Böyle olmasaydı daha 60'lı yıllarda bizimle aynı düzeyde olan Güney Kore'nin kişi başı milli gelirde şimdi yaklaşık üç katımıza ulaşması, hele şirket ölçeklerinde küresel boyutlara ulaşmış 17 şirketinin dünyanın ilk 500 şirketi arasına girmesi mümkün olur muydu? Korelilerin bu başarısı, tesadüfler ya da şans ile değil, uzun yıllar farklı kamu yönetimlerince kararlılıkla uygulanmış stratejik doğrultu sayesinde gerçekleşmiş ve sonuçları da 80'li yıllarda ortaya çıkmaya başlamıştır. Hiçbir başarı hikayesinde mucizevi ve sihirli bir formül yoktur.

Sorun insan kaynağında değil 

Aslında devleti baba gibi görme refleksi bir yana bırakılırsa insanımızın bir başarı hikayesi yaratma bağlamında oldukça uygun ve esnek bir yapısı var. Nitekim geçtiğimiz aylarda epeyce yankı yapan Richard D.Lewis'ın “ulusların iletişim kalıpları” konusundaki makalesi başka ülkelerin halklarıyla ilişki kurma ve iş yapma açısından Türklerin de oldukça pragmatik olduğunu belirtiyor. Zaten açıkça belirlenmiş kurallar ve yerleşik sistemler söz konusu olduğunda Türk işgücünün çalışkan ve verimli olduğunu, hem yabancı ülkelerde yaşayan yurttaşlarımızdan, hem de Türkiye'de ve dünyadaki çokuluslu şirketlerde başarıyla hizmet veren beyaz ve mavi yakalılarımızdan biliyoruz. Dolayısıyla sorun bir yönüyle ülkedeki iş yapış kültürü, yatırım ortamı ve rekabet koşullarıyla, diğer yönüyle de sermaye sahiplerinin ortaklık ve yönetim yaklaşımı ile ilgili olmalıdır. Bu arada sadece özel kesimin değil, kamu yönetiminin de kısa vadeye odaklanmasının ve zamana dayanıklı stratejileri önceliklendirmemesinin sorunu derinleştirdiğini not etmeliyiz.
Hal böyleyken hâlâ piyasa ekonomisinin kurumsal yapı ile ilgili bacağını sağlamlaştırmanın, eğitim reformunun ve inovasyonun değişmez öncelikler olarak benimsenmediğini, sadece konjonktüre odaklı ve ona uyum sağlamakla sınırlı bir ekonomi politikası ile yol almanın öngörüldüğünü görüyoruz. Güçlü teknoloji ve bilim üretme kapasitesi oluşturmadan ve makro dengeler ile ilgili kırılganlıklar giderilmeden büyük devlet olunamayacağını da unutmuşa benziyoruz. Oysa başka örneklere bakmaya gerek yok, bir zamanların süper gücü olan kendi atalarımızın bile endüstri devrimini ıskaladığı ve bilim üretemediği için nasıl çözülüverdiğini hatırlamamız yeter.

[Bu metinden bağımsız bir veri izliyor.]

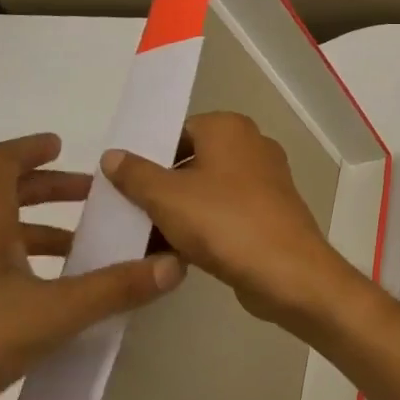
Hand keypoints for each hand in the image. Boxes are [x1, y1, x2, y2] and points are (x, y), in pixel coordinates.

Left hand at [0, 134, 184, 399]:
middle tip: (92, 200)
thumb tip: (175, 264)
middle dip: (48, 194)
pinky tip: (49, 309)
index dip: (29, 148)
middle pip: (0, 200)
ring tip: (83, 257)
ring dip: (38, 240)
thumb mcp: (51, 312)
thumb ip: (115, 289)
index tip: (62, 145)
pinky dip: (23, 276)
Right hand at [101, 112, 363, 332]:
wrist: (287, 271)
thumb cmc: (223, 221)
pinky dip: (206, 228)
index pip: (178, 131)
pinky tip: (179, 254)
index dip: (149, 157)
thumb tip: (113, 155)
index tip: (124, 185)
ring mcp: (268, 181)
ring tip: (147, 238)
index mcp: (230, 128)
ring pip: (210, 191)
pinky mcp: (273, 214)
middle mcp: (253, 146)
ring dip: (181, 212)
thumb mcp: (166, 196)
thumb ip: (135, 173)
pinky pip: (228, 214)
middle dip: (162, 188)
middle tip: (130, 214)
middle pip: (193, 162)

Uzun erimli gerçekçi stratejiler üzerinde toplumsal uzlaşma sağlamadan çarpıcı başarı hikayesi yazamayacağımız açık. Unutmayalım ki sadece lider ekonomi olmak için değil, doğru dürüst bir taşeron ekonomisi olmak için de stratejik kararlılık gerekir.